Over a year later the city was served with papers declaring segregation of bus service unconstitutional. The next day Mrs. Parks boarded a bus and for the first time was allowed to sit in any unoccupied seat. Her ordeal however was not over. She had lost her seamstress job and was unable to find work. Her family was harassed and threatened. In 1957, she moved along with her mother and husband to Detroit where her younger brother Sylvester lived. In 1965 she joined the staff of U.S. Representative John Conyers of Michigan and worked there until her retirement in 1988, traveling the country extensively, lecturing on civil rights. On April 22, 1998, she attended the groundbreaking ceremonies for the Troy State University Montgomery Rosa Parks Library and Museum to be located on the spot she was arrested over forty years ago. With a strong sense of inner peace, Mrs. Parks had the courage to confront the inequality, the injustice, that she faced.

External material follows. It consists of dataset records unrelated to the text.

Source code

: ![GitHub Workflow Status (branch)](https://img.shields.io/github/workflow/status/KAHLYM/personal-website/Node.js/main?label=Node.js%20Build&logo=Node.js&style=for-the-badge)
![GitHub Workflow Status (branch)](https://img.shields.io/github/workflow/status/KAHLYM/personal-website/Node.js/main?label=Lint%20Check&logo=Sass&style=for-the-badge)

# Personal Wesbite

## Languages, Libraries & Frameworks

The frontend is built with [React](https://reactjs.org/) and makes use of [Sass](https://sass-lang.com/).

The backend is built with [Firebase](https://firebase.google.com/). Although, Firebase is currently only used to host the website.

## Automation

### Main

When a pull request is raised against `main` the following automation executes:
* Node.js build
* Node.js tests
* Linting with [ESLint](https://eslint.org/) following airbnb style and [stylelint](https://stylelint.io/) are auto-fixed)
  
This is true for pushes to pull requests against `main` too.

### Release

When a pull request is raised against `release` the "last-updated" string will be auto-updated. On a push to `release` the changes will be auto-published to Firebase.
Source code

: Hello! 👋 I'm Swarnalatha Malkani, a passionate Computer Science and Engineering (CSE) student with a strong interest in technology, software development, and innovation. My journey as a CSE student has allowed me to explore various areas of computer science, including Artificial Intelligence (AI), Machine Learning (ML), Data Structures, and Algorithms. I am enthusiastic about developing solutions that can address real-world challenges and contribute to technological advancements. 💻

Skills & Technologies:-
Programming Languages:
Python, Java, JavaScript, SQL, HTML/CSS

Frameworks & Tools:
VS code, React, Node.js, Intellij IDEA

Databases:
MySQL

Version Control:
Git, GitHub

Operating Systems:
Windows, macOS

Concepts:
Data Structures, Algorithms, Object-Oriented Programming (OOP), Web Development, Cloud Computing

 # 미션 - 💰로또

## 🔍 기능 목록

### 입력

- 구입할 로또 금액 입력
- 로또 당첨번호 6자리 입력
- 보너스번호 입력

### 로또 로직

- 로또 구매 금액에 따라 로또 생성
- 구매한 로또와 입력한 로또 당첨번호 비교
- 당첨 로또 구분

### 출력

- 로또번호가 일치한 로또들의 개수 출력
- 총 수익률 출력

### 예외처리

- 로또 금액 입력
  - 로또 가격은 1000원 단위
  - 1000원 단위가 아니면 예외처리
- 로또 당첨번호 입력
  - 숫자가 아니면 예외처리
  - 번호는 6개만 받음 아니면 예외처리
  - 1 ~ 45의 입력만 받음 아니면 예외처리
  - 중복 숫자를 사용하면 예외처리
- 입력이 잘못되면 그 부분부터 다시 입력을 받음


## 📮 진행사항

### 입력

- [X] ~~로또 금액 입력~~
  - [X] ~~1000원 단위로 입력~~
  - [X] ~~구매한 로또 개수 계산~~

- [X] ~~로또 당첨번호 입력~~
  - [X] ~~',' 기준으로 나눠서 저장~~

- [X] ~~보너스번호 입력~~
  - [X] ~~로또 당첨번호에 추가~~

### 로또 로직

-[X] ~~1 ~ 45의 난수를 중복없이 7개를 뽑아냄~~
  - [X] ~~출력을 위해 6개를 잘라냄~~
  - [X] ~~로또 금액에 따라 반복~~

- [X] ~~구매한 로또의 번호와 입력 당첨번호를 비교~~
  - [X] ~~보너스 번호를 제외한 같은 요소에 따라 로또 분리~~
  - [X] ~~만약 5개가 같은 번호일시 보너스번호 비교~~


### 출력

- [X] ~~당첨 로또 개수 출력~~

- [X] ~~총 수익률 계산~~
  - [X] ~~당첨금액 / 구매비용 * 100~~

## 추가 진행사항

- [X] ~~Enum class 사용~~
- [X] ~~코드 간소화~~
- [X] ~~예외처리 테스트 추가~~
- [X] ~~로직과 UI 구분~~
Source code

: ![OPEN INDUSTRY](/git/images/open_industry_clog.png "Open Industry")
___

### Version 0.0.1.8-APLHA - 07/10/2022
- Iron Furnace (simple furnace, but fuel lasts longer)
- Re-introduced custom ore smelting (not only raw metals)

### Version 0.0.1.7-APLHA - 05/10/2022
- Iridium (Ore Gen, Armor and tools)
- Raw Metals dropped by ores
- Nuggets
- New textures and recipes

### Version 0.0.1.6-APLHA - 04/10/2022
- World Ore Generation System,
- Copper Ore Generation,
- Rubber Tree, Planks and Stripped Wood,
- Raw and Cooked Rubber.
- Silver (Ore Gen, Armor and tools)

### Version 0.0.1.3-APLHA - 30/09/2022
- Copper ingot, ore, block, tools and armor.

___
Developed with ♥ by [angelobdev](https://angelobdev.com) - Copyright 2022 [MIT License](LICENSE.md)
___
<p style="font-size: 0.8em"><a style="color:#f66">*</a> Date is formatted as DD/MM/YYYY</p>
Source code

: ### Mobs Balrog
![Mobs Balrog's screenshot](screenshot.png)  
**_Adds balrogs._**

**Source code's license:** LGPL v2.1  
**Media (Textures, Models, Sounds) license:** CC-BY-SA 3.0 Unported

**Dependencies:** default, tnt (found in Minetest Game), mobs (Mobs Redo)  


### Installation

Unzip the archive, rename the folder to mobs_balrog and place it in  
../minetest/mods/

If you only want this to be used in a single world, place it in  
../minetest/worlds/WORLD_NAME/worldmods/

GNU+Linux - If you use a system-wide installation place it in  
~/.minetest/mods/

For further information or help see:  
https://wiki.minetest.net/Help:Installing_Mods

We, too, must address the evils of the status quo, of the materialism, the greed, and the vanity of those who have, and the suffering and persecution of those who have not. We must not avoid conflict at all costs. Peace at any price is really no peace at all. But as long as we continue to buy products that have come at the sacrifice of underpaid and overworked employees, as long as we continue to stock our cupboards in rampant consumerism, as long as we are unwilling to share from our abundance, as long as we continue to turn our eyes and ears from the suffering present in our own country, in our own community, there is no peace.

At the end of every Eucharist, the deacon dismisses the congregation from the church door, often saying, "Go in peace, to love and serve the Lord." When we come together to share in God's holy sacrament, when we worship together, we are invited to accept the inner peace that is God's gift to us. This same peace goes with us when we return to the world. We leave in peace to both love and serve the Lord.

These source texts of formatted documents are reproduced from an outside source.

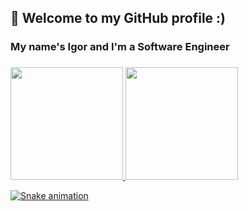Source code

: ## 👋 Welcome to my GitHub profile :)
### My name's Igor and I'm a Software Engineer 
###




<div>
<a href="https://github.com/igormgomes">
<img height="180em" src="https://github-readme-stats.vercel.app/api/top-langs/?username=igormgomes&layout=compact&langs_count=7&theme=dracula"/>
<img height="180em" src="https://github-readme-stats.vercel.app/api?username=igormgomes&show_icons=true&theme=dracula&include_all_commits=true&count_private=true"/>
</div>
  
![Snake animation](https://github.com/igormgomes/igormgomes/blob/output/github-contribution-grid-snake.svg)

<!--
**igormgomes/igormgomes** is a ✨ _special_ ✨ repository because its `README.md` (this file) appears on your GitHub profile.

Here are some ideas to get you started:

- 🔭 I’m currently working on ...
- 🌱 I’m currently learning ...
- 👯 I’m looking to collaborate on ...
- 🤔 I’m looking for help with ...
- 💬 Ask me about ...
- 📫 How to reach me: ...
- 😄 Pronouns: ...
- ⚡ Fun fact: ...
-->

We cannot be complacent; we must not be part of that ocean of lives who sits back when we know that Christ would not sit back. We must be a divisive force when we believe that justice is not being considered. We are reminded by this gospel passage of the paradox that the peacemaker may, despite all his efforts, be the occasion of conflict. Jesus is the Prince of Peace -- indeed, he is above all the peacemaker, the reconciler -- and yet he can say that the effect of his coming is not to give peace on earth but to act as an arouser.

Wherever we are in life, Christ calls us to see the injustice. He expects us to do everything possible to reflect his love in this world, to fight for the rights of all individuals who are suffering, to promote the dignity of all his children, to uphold justice and -- then -- peace. Are we watching? Are we responding? With God's help, we can be peacemakers in the midst of conflict.